*** The data Section Begins ***

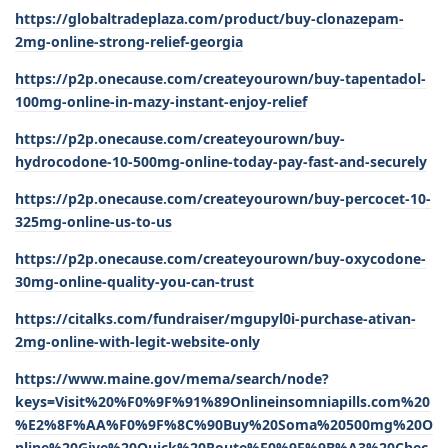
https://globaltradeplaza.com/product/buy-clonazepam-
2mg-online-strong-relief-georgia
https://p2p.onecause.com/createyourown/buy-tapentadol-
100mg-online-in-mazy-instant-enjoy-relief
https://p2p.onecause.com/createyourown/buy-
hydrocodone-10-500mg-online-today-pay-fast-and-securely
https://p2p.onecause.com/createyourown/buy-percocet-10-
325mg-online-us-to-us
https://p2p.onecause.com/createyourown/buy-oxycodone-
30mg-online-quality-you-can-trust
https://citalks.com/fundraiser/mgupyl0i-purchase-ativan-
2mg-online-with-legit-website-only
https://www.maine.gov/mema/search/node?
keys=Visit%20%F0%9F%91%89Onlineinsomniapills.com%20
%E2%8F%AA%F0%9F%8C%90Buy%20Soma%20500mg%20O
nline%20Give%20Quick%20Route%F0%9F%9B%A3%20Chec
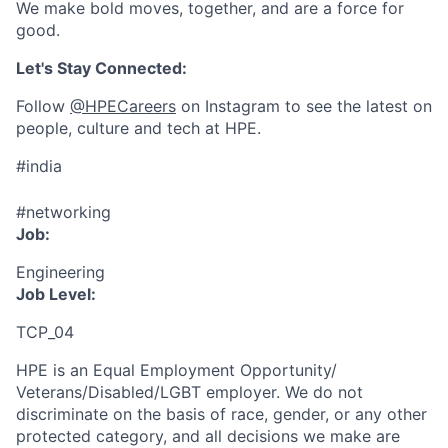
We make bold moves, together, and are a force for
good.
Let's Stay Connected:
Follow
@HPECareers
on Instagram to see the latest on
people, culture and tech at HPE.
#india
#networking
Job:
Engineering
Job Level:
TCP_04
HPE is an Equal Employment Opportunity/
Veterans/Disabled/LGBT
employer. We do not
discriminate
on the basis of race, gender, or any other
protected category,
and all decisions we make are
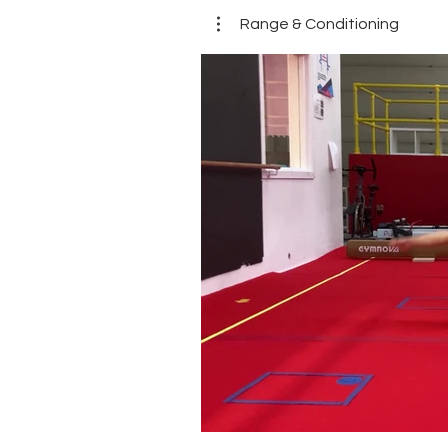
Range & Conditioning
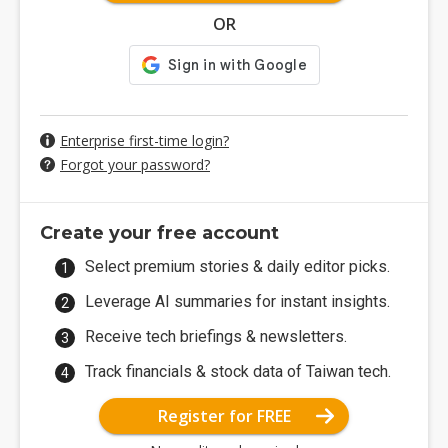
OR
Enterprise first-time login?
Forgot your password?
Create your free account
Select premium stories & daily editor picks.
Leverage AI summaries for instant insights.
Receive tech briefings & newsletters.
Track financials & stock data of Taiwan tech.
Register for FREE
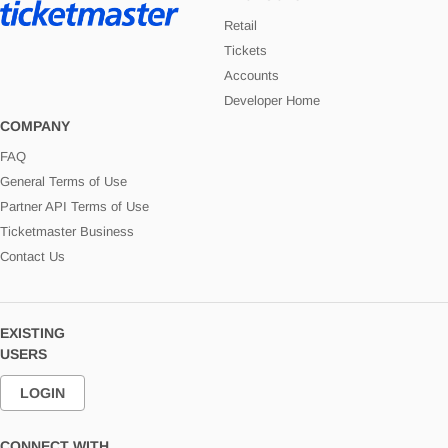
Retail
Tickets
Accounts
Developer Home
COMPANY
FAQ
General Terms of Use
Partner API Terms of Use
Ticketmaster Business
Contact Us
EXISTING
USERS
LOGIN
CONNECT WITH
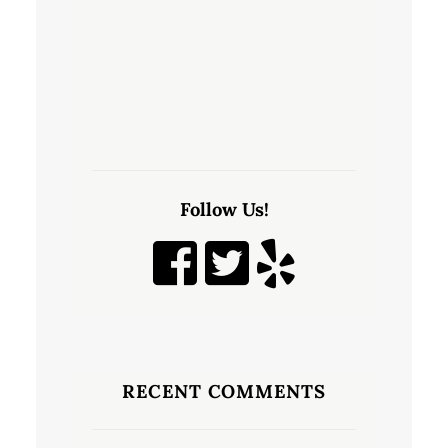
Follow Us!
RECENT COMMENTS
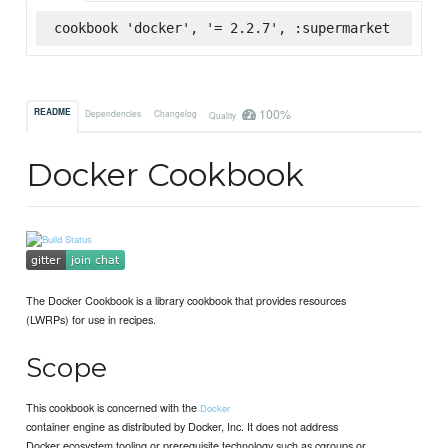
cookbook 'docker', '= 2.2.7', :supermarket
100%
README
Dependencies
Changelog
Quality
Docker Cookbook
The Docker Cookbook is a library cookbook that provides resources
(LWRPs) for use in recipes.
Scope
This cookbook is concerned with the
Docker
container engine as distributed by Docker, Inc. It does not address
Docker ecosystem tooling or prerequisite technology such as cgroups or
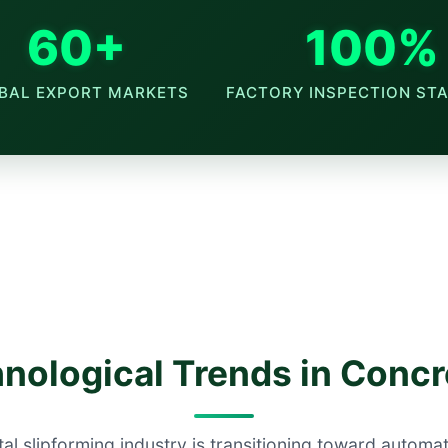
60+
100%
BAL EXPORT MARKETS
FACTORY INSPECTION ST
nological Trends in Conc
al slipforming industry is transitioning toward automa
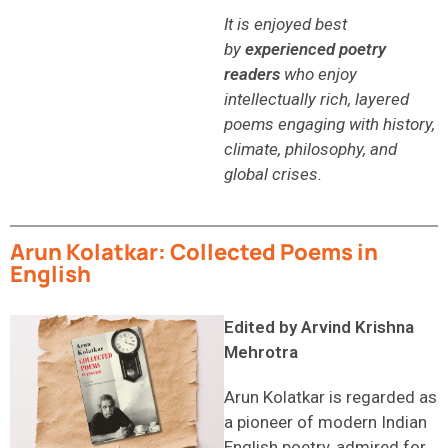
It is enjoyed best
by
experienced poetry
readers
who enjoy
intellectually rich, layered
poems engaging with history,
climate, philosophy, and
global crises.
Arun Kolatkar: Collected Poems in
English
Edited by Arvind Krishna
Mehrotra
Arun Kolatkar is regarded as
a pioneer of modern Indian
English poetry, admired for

*** The data Section Ends ***

Problem description:
Render every line of text read from the entries as a Markdown table with the columns Row and Line, numbering the rows in order and skipping blank lines. Omit the pictures from the answer.

Exercise output:
| Row | Line |
|---|---|
| 1 | https://globaltradeplaza.com/product/buy-clonazepam- |
| 2 | 2mg-online-strong-relief-georgia |
| 3 | https://p2p.onecause.com/createyourown/buy-tapentadol- |
| 4 | 100mg-online-in-mazy-instant-enjoy-relief |
| 5 | https://p2p.onecause.com/createyourown/buy- |
| 6 | hydrocodone-10-500mg-online-today-pay-fast-and-securely |
| 7 | https://p2p.onecause.com/createyourown/buy-percocet-10- |
| 8 | 325mg-online-us-to-us |
| 9 | https://p2p.onecause.com/createyourown/buy-oxycodone- |
| 10 | 30mg-online-quality-you-can-trust |
| 11 | https://citalks.com/fundraiser/mgupyl0i-purchase-ativan- |
| 12 | 2mg-online-with-legit-website-only |
| 13 | https://www.maine.gov/mema/search/node? |
| 14 | keys=Visit%20%F0%9F%91%89Onlineinsomniapills.com%20 |
| 15 | %E2%8F%AA%F0%9F%8C%90Buy%20Soma%20500mg%20O |
| 16 | nline%20Give%20Quick%20Route%F0%9F%9B%A3%20Chec |
| 17 | We make bold moves, together, and are a force for |
| 18 | good. |
| 19 | Let's Stay Connected: |
| 20 | Follow |
| 21 | @HPECareers |
| 22 | on Instagram to see the latest on |
| 23 | people, culture and tech at HPE. |
| 24 | #india |
| 25 | #networking |
| 26 | Job: |
| 27 | Engineering |
| 28 | Job Level: |
| 29 | TCP_04 |
| 30 | HPE is an Equal Employment Opportunity/ |
| 31 | Veterans/Disabled/LGBT |
| 32 | employer. We do not |
| 33 | discriminate |
| 34 | on the basis of race, gender, or any other |
| 35 | protected category, |
| 36 | and all decisions we make are |
| 37 | Range & Conditioning |
| 38 | OR |
| 39 | Enterprise first-time login? |
| 40 | Forgot your password? |
| 41 | Create your free account |
| 42 | Select premium stories & daily editor picks. |
| 43 | Leverage AI summaries for instant insights. |
| 44 | Receive tech briefings & newsletters. |
| 45 | Track financials & stock data of Taiwan tech. |
| 46 | Register for FREE |
| 47 | Retail |
| 48 | Tickets |
| 49 | Accounts |
| 50 | Developer Home |
| 51 | COMPANY |
| 52 | FAQ |
| 53 | General Terms of Use |
| 54 | Partner API Terms of Use |
| 55 | Ticketmaster Business |
| 56 | Contact Us |
| 57 | EXISTING |
| 58 | USERS |
| 59 | LOGIN |
| 60 | CONNECT WITH |
| 61 | Follow Us! |
| 62 | RECENT COMMENTS |
| 63 | cookbook 'docker', '= 2.2.7', :supermarket |
| 64 | 100% |
| 65 | README |
| 66 | Dependencies |
| 67 | Changelog |
| 68 | Quality |
| 69 | Docker Cookbook |
| 70 | The Docker Cookbook is a library cookbook that provides resources |
| 71 | (LWRPs) for use in recipes. |
| 72 | Scope |
| 73 | This cookbook is concerned with the |
| 74 | Docker |
| 75 | container engine as distributed by Docker, Inc. It does not address |
| 76 | Docker ecosystem tooling or prerequisite technology such as cgroups or |
| 77 | 60+ |
| 78 | 100% |
| 79 | BAL EXPORT MARKETS |
| 80 | FACTORY INSPECTION ST |
| 81 | nological Trends in Conc |
| 82 | al slipforming industry is transitioning toward automa |
| 83 | It is enjoyed best |
| 84 | by |
| 85 | experienced poetry |
| 86 | readers |
| 87 | who enjoy |
| 88 | intellectually rich, layered |
| 89 | poems engaging with history, |
| 90 | climate, philosophy, and |
| 91 | global crises. |
| 92 | Arun Kolatkar: Collected Poems in |
| 93 | English |
| 94 | Edited by Arvind Krishna |
| 95 | Mehrotra |
| 96 | Arun Kolatkar is regarded as |
| 97 | a pioneer of modern Indian |
| 98 | English poetry, admired for |